Top of MATERIAL FOR THE TASK

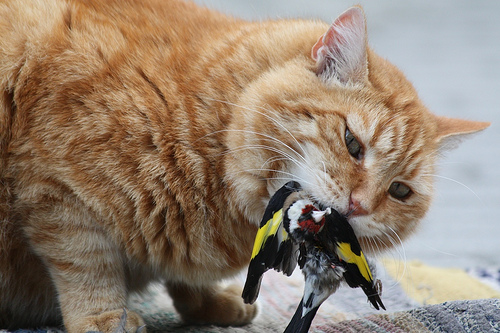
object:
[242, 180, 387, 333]
bird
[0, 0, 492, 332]
cat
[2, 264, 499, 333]
bench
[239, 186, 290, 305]
wing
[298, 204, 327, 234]
blood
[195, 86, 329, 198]
whiskers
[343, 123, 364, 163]
eye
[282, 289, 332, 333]
tail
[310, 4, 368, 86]
ear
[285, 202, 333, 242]
head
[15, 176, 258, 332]
legs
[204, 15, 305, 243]
neck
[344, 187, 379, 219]
nose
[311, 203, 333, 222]
beak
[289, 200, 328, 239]
face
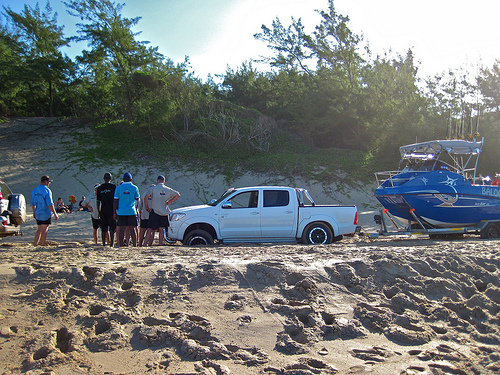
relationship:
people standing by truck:
[30, 164, 177, 252] [167, 183, 377, 258]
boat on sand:
[368, 136, 497, 226] [2, 250, 498, 371]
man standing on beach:
[112, 174, 144, 245] [0, 217, 498, 370]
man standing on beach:
[28, 177, 65, 247] [0, 217, 498, 370]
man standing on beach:
[112, 172, 140, 249] [1, 193, 491, 371]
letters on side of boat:
[462, 176, 483, 200] [363, 115, 498, 273]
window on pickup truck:
[262, 189, 289, 205] [168, 184, 358, 245]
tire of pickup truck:
[183, 228, 214, 245] [168, 184, 358, 245]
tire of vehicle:
[183, 228, 213, 245] [163, 183, 361, 247]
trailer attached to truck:
[380, 207, 499, 237] [174, 170, 325, 262]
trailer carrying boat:
[380, 207, 499, 237] [384, 160, 470, 212]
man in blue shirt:
[112, 172, 140, 249] [112, 180, 141, 216]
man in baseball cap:
[112, 172, 140, 249] [122, 171, 132, 183]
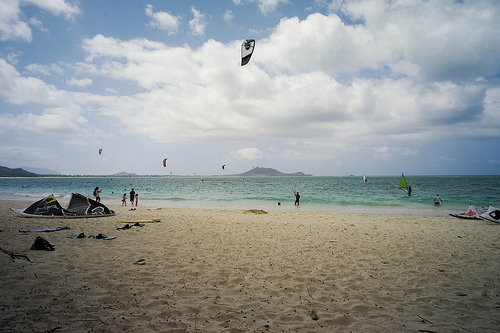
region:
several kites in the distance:
[77, 136, 251, 179]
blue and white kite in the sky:
[231, 36, 259, 71]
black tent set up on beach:
[22, 188, 119, 225]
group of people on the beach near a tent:
[87, 179, 158, 220]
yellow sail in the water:
[391, 171, 416, 195]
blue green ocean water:
[65, 168, 480, 211]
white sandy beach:
[133, 231, 461, 325]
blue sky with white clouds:
[39, 10, 480, 170]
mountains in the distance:
[2, 159, 330, 190]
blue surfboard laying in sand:
[16, 220, 84, 242]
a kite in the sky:
[226, 31, 266, 72]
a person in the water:
[285, 188, 307, 210]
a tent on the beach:
[3, 186, 125, 227]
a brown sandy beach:
[2, 194, 498, 330]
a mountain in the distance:
[229, 160, 319, 181]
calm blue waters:
[0, 171, 497, 221]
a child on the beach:
[116, 189, 131, 208]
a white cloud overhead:
[139, 1, 190, 38]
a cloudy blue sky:
[0, 0, 498, 179]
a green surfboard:
[394, 168, 414, 195]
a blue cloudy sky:
[1, 0, 498, 182]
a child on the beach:
[131, 190, 143, 208]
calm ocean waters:
[1, 170, 498, 214]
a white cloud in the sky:
[140, 2, 191, 42]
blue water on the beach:
[0, 174, 497, 211]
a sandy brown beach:
[6, 205, 497, 331]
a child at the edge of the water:
[131, 191, 145, 209]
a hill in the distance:
[228, 161, 314, 183]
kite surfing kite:
[240, 37, 254, 65]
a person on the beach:
[293, 191, 300, 206]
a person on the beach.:
[92, 186, 102, 202]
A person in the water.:
[433, 193, 441, 204]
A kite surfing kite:
[162, 156, 167, 167]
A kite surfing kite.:
[96, 146, 103, 154]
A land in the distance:
[0, 166, 357, 177]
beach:
[0, 191, 499, 331]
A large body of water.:
[1, 176, 498, 217]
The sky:
[0, 0, 498, 175]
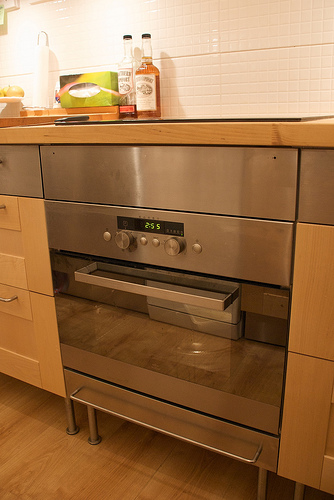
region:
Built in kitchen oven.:
[44, 200, 277, 471]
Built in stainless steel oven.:
[43, 200, 290, 473]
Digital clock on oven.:
[131, 219, 168, 233]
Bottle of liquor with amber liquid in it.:
[135, 32, 161, 117]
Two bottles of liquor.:
[120, 33, 160, 119]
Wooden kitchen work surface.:
[49, 121, 332, 145]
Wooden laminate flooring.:
[14, 441, 117, 491]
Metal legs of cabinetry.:
[61, 397, 101, 445]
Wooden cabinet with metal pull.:
[0, 284, 61, 392]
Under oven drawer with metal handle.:
[63, 370, 277, 471]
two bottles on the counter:
[114, 27, 167, 118]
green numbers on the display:
[140, 218, 164, 232]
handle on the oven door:
[73, 263, 245, 315]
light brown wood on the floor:
[0, 381, 316, 498]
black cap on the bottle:
[139, 31, 150, 38]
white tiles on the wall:
[0, 0, 332, 117]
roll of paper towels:
[27, 29, 57, 117]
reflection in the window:
[133, 277, 252, 344]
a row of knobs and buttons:
[96, 228, 209, 259]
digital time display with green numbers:
[134, 217, 161, 232]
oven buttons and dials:
[101, 226, 204, 259]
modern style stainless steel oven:
[45, 200, 290, 471]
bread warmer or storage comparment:
[57, 363, 283, 472]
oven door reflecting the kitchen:
[47, 246, 283, 431]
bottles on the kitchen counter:
[115, 32, 165, 116]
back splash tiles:
[190, 18, 288, 110]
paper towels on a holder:
[25, 29, 51, 107]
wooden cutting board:
[2, 105, 115, 127]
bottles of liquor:
[102, 8, 196, 143]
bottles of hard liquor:
[97, 12, 167, 130]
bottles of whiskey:
[103, 18, 192, 126]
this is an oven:
[38, 191, 316, 473]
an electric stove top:
[60, 98, 331, 139]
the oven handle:
[58, 250, 266, 328]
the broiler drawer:
[47, 353, 327, 478]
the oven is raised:
[61, 399, 289, 498]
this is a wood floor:
[2, 389, 273, 498]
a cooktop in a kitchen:
[57, 104, 331, 126]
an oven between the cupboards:
[30, 187, 332, 476]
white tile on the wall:
[185, 16, 326, 98]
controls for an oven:
[90, 211, 204, 255]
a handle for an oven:
[72, 263, 236, 321]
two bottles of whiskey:
[116, 25, 161, 122]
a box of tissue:
[53, 72, 119, 105]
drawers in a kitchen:
[4, 146, 51, 386]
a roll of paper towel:
[29, 20, 58, 111]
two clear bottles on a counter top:
[118, 31, 161, 118]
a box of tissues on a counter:
[56, 70, 122, 108]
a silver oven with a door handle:
[45, 192, 285, 442]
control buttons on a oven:
[112, 229, 189, 262]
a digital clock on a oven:
[133, 214, 171, 229]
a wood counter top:
[78, 119, 328, 149]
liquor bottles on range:
[111, 30, 173, 120]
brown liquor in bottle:
[130, 17, 171, 128]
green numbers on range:
[128, 218, 170, 231]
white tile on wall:
[190, 22, 294, 97]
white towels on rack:
[28, 35, 50, 102]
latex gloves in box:
[51, 73, 116, 100]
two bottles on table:
[118, 44, 164, 112]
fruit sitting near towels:
[1, 80, 31, 111]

Bottom of MATERIAL FOR THE TASK

GOAL OF THE EXERCISE — Transcribe all of the records above line for line, without changing anything, and leave the pictures out of your copy.

EXPECTED ANSWER —
object:
[242, 180, 387, 333]
bird
[0, 0, 492, 332]
cat
[2, 264, 499, 333]
bench
[239, 186, 290, 305]
wing
[298, 204, 327, 234]
blood
[195, 86, 329, 198]
whiskers
[343, 123, 364, 163]
eye
[282, 289, 332, 333]
tail
[310, 4, 368, 86]
ear
[285, 202, 333, 242]
head
[15, 176, 258, 332]
legs
[204, 15, 305, 243]
neck
[344, 187, 379, 219]
nose
[311, 203, 333, 222]
beak
[289, 200, 328, 239]
face
relationship:
people standing by truck:
[30, 164, 177, 252] [167, 183, 377, 258]
boat on sand:
[368, 136, 497, 226] [2, 250, 498, 371]
man standing on beach:
[112, 174, 144, 245] [0, 217, 498, 370]
man standing on beach:
[28, 177, 65, 247] [0, 217, 498, 370]
man standing on beach:
[112, 172, 140, 249] [1, 193, 491, 371]
letters on side of boat:
[462, 176, 483, 200] [363, 115, 498, 273]
window on pickup truck:
[262, 189, 289, 205] [168, 184, 358, 245]
tire of pickup truck:
[183, 228, 214, 245] [168, 184, 358, 245]
tire of vehicle:
[183, 228, 213, 245] [163, 183, 361, 247]
trailer attached to truck:
[380, 207, 499, 237] [174, 170, 325, 262]
trailer carrying boat:
[380, 207, 499, 237] [384, 160, 470, 212]
man in blue shirt:
[112, 172, 140, 249] [112, 180, 141, 216]
man in baseball cap:
[112, 172, 140, 249] [122, 171, 132, 183]
region:
several kites in the distance:
[77, 136, 251, 179]
blue and white kite in the sky:
[231, 36, 259, 71]
black tent set up on beach:
[22, 188, 119, 225]
group of people on the beach near a tent:
[87, 179, 158, 220]
yellow sail in the water:
[391, 171, 416, 195]
blue green ocean water:
[65, 168, 480, 211]
white sandy beach:
[133, 231, 461, 325]
blue sky with white clouds:
[39, 10, 480, 170]
mountains in the distance:
[2, 159, 330, 190]
blue surfboard laying in sand:
[16, 220, 84, 242]
a kite in the sky:
[226, 31, 266, 72]
a person in the water:
[285, 188, 307, 210]
a tent on the beach:
[3, 186, 125, 227]
a brown sandy beach:
[2, 194, 498, 330]
a mountain in the distance:
[229, 160, 319, 181]
calm blue waters:
[0, 171, 497, 221]
a child on the beach:
[116, 189, 131, 208]
a white cloud overhead:
[139, 1, 190, 38]
a cloudy blue sky:
[0, 0, 498, 179]
a green surfboard:
[394, 168, 414, 195]
a blue cloudy sky:
[1, 0, 498, 182]
a child on the beach:
[131, 190, 143, 208]
calm ocean waters:
[1, 170, 498, 214]
a white cloud in the sky:
[140, 2, 191, 42]
blue water on the beach:
[0, 174, 497, 211]
a sandy brown beach:
[6, 205, 497, 331]
a child at the edge of the water:
[131, 191, 145, 209]
a hill in the distance:
[228, 161, 314, 183]
kite surfing kite:
[240, 37, 254, 65]
a person on the beach:
[293, 191, 300, 206]
a person on the beach.:
[92, 186, 102, 202]
A person in the water.:
[433, 193, 441, 204]
A kite surfing kite:
[162, 156, 167, 167]
A kite surfing kite.:
[96, 146, 103, 154]
A land in the distance:
[0, 166, 357, 177]
beach:
[0, 191, 499, 331]
A large body of water.:
[1, 176, 498, 217]
The sky:
[0, 0, 498, 175]
region:
Built in kitchen oven.:
[44, 200, 277, 471]
Built in stainless steel oven.:
[43, 200, 290, 473]
Digital clock on oven.:
[131, 219, 168, 233]
Bottle of liquor with amber liquid in it.:
[135, 32, 161, 117]
Two bottles of liquor.:
[120, 33, 160, 119]
Wooden kitchen work surface.:
[49, 121, 332, 145]
Wooden laminate flooring.:
[14, 441, 117, 491]
Metal legs of cabinetry.:
[61, 397, 101, 445]
Wooden cabinet with metal pull.:
[0, 284, 61, 392]
Under oven drawer with metal handle.:
[63, 370, 277, 471]
two bottles on the counter:
[114, 27, 167, 118]
green numbers on the display:
[140, 218, 164, 232]
handle on the oven door:
[73, 263, 245, 315]
light brown wood on the floor:
[0, 381, 316, 498]
black cap on the bottle:
[139, 31, 150, 38]
white tiles on the wall:
[0, 0, 332, 117]
roll of paper towels:
[27, 29, 57, 117]
reflection in the window:
[133, 277, 252, 344]
a row of knobs and buttons:
[96, 228, 209, 259]
digital time display with green numbers:
[134, 217, 161, 232]
oven buttons and dials:
[101, 226, 204, 259]
modern style stainless steel oven:
[45, 200, 290, 471]
bread warmer or storage comparment:
[57, 363, 283, 472]
oven door reflecting the kitchen:
[47, 246, 283, 431]
bottles on the kitchen counter:
[115, 32, 165, 116]
back splash tiles:
[190, 18, 288, 110]
paper towels on a holder:
[25, 29, 51, 107]
wooden cutting board:
[2, 105, 115, 127]
bottles of liquor:
[102, 8, 196, 143]
bottles of hard liquor:
[97, 12, 167, 130]
bottles of whiskey:
[103, 18, 192, 126]
this is an oven:
[38, 191, 316, 473]
an electric stove top:
[60, 98, 331, 139]
the oven handle:
[58, 250, 266, 328]
the broiler drawer:
[47, 353, 327, 478]
the oven is raised:
[61, 399, 289, 498]
this is a wood floor:
[2, 389, 273, 498]
a cooktop in a kitchen:
[57, 104, 331, 126]
an oven between the cupboards:
[30, 187, 332, 476]
white tile on the wall:
[185, 16, 326, 98]
controls for an oven:
[90, 211, 204, 255]
a handle for an oven:
[72, 263, 236, 321]
two bottles of whiskey:
[116, 25, 161, 122]
a box of tissue:
[53, 72, 119, 105]
drawers in a kitchen:
[4, 146, 51, 386]
a roll of paper towel:
[29, 20, 58, 111]
two clear bottles on a counter top:
[118, 31, 161, 118]
a box of tissues on a counter:
[56, 70, 122, 108]
a silver oven with a door handle:
[45, 192, 285, 442]
control buttons on a oven:
[112, 229, 189, 262]
a digital clock on a oven:
[133, 214, 171, 229]
a wood counter top:
[78, 119, 328, 149]
liquor bottles on range:
[111, 30, 173, 120]
brown liquor in bottle:
[130, 17, 171, 128]
green numbers on range:
[128, 218, 170, 231]
white tile on wall:
[190, 22, 294, 97]
white towels on rack:
[28, 35, 50, 102]
latex gloves in box:
[51, 73, 116, 100]
two bottles on table:
[118, 44, 164, 112]
fruit sitting near towels:
[1, 80, 31, 111]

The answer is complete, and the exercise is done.